Golos Ordered Shut for 6 Months
Independent elections watchdog Golos, which played a prominent role in reporting voting violations in disputed December 2011 parliamentary elections, has been ordered by the Justice Ministry to cease all activities for six months.
In a statement on its website Tuesday, the ministry attributed the decision to the fact that the group failed to register as a "foreign agent" in accordance with the new law on nongovernmental organizations, which requires all organizations that receive foreign funding and conduct "political activity" to register as "foreign agents."
The decision was made on May 25, the statement said, meaning that the activities of Golos are suspended until Dec. 25. During that time, the group is prohibited from holding public events, and its use of bank accounts is limited to paying off debts, fines or other fees.
The suspension could mean that Golos will not be able to organize observers for election day on Sept. 8, when a mayoral vote will be held in Moscow, along with many other elections nationwide.
Golos was the first group to face administrative charges following the introduction of the "foreign agent" law. In mid-June, the Presnensky District Court upheld a May ruling ordering Golos to pay 300,000 rubles ($9,500) for refusing to register with the Justice Ministry under the law.
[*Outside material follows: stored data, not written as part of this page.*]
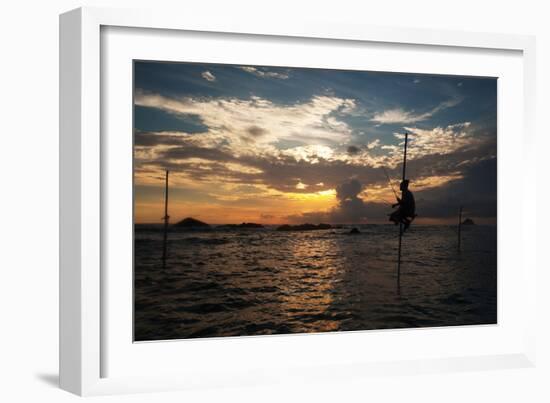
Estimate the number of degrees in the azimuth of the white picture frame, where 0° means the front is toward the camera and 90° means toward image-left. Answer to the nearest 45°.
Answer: approximately 315°
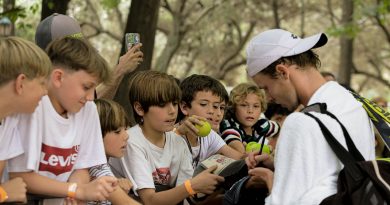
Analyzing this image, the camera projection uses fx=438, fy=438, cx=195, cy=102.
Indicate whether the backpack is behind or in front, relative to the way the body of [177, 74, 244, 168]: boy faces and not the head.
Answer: in front

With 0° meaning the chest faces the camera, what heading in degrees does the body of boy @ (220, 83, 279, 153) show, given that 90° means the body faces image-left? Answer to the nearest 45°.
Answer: approximately 0°

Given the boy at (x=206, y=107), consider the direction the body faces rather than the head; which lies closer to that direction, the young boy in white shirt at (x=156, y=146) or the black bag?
the black bag

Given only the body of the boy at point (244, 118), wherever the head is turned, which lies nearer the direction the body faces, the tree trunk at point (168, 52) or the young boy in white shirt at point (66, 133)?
the young boy in white shirt

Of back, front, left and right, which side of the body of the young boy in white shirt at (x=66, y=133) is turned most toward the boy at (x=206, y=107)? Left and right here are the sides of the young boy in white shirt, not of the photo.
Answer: left

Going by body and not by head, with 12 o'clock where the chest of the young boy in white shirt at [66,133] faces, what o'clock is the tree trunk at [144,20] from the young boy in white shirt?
The tree trunk is roughly at 8 o'clock from the young boy in white shirt.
The group argued that it was not required to do so because it had not received any foreign funding since the law came into effect.
Golos deputy director Grigory Melkonyats said that the Norwegian Helsinki Committee sent the group 7,000 euros by mistake and that the funds had been moved to the bank's transit account as soon as the error was noticed, a statement confirmed by the group's lawyer, who presented supporting documentation.
The ruling was nonetheless upheld, but the organization vowed to continue its work and appeal to the Constitutional Court and the European Court of Human Rights.
Golos has been vocal in criticizing Russian elections in recent years, most notably after the December 2011 State Duma elections, which were followed by large-scale protests against electoral fraud.